> _PROBLEMS AND TASKS_:
1/ Answer these about the Spark pull request on preserving aliases inside lambdas:
(a) Which function did ExtractGenerator call on all project list items before extracting the generator?
(b) Which rule still trims aliases at the end of analysis?
(c) Which lines of Analyzer.scala hold the sibling Aggregate-with-generator branch?
2/ Write the next part of the Spark pull request discussion on preserving aliases inside lambdas, starting right after its final sentence.

> _TEXT BLOCK_:
>>>>>

[SPARK-48091][SQL] Preserve aliases inside lambda when ExtractGenerator restructures plan#55892
Conversation
…or restructures plan
ExtractGenerator called trimNonTopLevelAliases on all project list items before extracting the generator. This stripped aliases inside lambda functions (e.g., struct(x.as("data"))) before they could be resolved into struct field names by CreateStruct.
Now only uses trimNonTopLevelAliases for pattern matching to detect generators, but preserves the original untrimmed expression for non-generator project items.
|
@cloud-fan / @dongjoon-hyun / @sarutak could you please review this PR. |
cloud-fan
left a comment
There was a problem hiding this comment.
Prior state and problem. When a project list contains a generator (e.g., explode) alongside transform(arr, x => struct(x.as("data"))), the resulting struct field comes out as col1 instead of data. Root cause is a timing interaction: ExtractGenerator runs at resolution-rule position 530, before ResolveFunctions (532), so the inner struct(...) is still UnresolvedFunction("struct", Seq(Alias(x, "data"))). The pre-PR code applied .map(trimNonTopLevelAliases) to the entire project list before pattern matching. trimAliases has a special case for CreateNamedStruct that preserves alias-carried metadata, but that case requires the expression to already be CreateNamedStruct -- while it is still UnresolvedFunction, the generic case other => other.mapChildren(trimAliases) branch descends into the lambda body and strips Alias(x, "data"). The alias is the only carrier of the name "data" at this stage (the Literal("data") field-name slot inside CreateNamedStruct is produced by CreateStruct.apply later, during ResolveFunctions). Once stripped, the resolved form becomes CreateNamedStruct(Seq(Literal("col1"), x)).
Design approach. Localized workaround in ExtractGenerator's Project case: trim only for AliasedGenerator pattern detection, and splice the original (untrimmed) e into the new project list. CleanupAliases at end-of-analysis still trims later, after ResolveFunctions has captured the alias name.
Concern -- the fix is local, the bug is in trimAliases. The same upfront .map(trimNonTopLevelAliases) exists in the sibling Aggregate-with-generator branch at Analyzer.scala:3211-3253, with the same case (other, idx) shape that propagates the trimmed other. The same struct-field-name regression is reachable for queries that route through that branch. More generally, the root cause is that trimAliases (and via it trimNonTopLevelAliases) descends into unresolved subtrees and strips aliases whose semantic role has not been determined yet -- UnresolvedFunction("struct", ...) is one case, but the pattern is broader.

<<<<<

> _PROVIDED MATERIAL_:

>>>>>

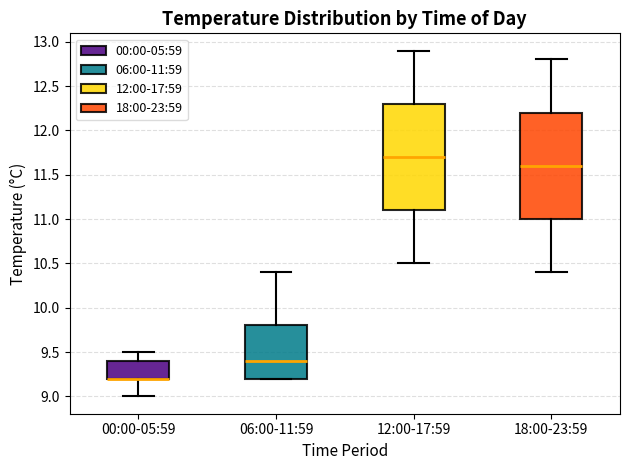

Reading left to right, transcribe this box plot: for each box, give where its median line is, the range the box spans, and where its two whiskers end, as read against the y-axis. The values are not printed on the chart, so give them approximately, as read against the axis.

00:00-05:59: median 9.2 (drawn on the box's lower edge), box 9.2 to 9.4, whiskers 9.0 to 9.5
06:00-11:59: median 9.4, box 9.2 to 9.8, whiskers 9.2 to 10.4
12:00-17:59: median 11.7, box 11.1 to 12.3, whiskers 10.5 to 12.9
18:00-23:59: median 11.6, box 11.0 to 12.2, whiskers 10.4 to 12.8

<<<<<

> _ANSWERS FOR THIS EXERCISE_:
1/
(a) trimNonTopLevelAliases
(b) CleanupAliases
(c) 3211-3253

2/
Would you consider an alternate fix that addresses the timing issue directly in trimAliases? Adding a leading case e if !e.resolved => e clause would (a) cover the Aggregate path without a parallel edit, (b) leave the existing .map(trimNonTopLevelAliases) call sites in place, and (c) protect future callers that hand trimAliases a partially-resolved tree from the same trap. Curious whether you tried that direction and ran into issues, or whether the local fix was preferred for risk containment.
…r workaround Per cloud-fan suggestion, moved the fix from ExtractGenerator to AliasHelper.trimAliases. Added UnresolvedFunction skip case to preserve alias children that carry struct field names. Also fixed ArrayType import nit in test.
|
Thanks for the suggestion! I tried Narrowed it to |
What changes were proposed in this pull request?
Fix
ExtractGeneratorto preserve aliases inside lambda functions when restructuring the plan.Previously,
ExtractGeneratorcalledtrimNonTopLevelAliaseson all expressions in the project list before extracting the generator. This stripped aliases inside lambda functions (e.g., struct(x.as("data"))) beforeCreateStructcould resolve them into struct field names.The fix uses
trimNonTopLevelAliasesonly for pattern matching (to detect generators viaAliasedGenerator), but preserves the original untrimmed expression for non-generator project items.Why are the changes needed?
When using explode together with transform in the same
select statement, aliases used inside the transformed column'sstruct()are ignored. Field names become auto-generated (x_1, x_2) instead of the user-specified alias. This only happens with the DataFrame/Dataset API, not with SQL.Does this PR introduce any user-facing change?
Yes. Struct field aliases inside transform lambdas are now correctly preserved when explode (or any generator) is in the same
select.How was this patch tested?
Added a test in
GeneratorFunctionSuiteverifying that struct field aliases are preserved when explode and transform are used together, including single and multiple aliases.Was this patch authored or co-authored using generative AI tooling?
Yes.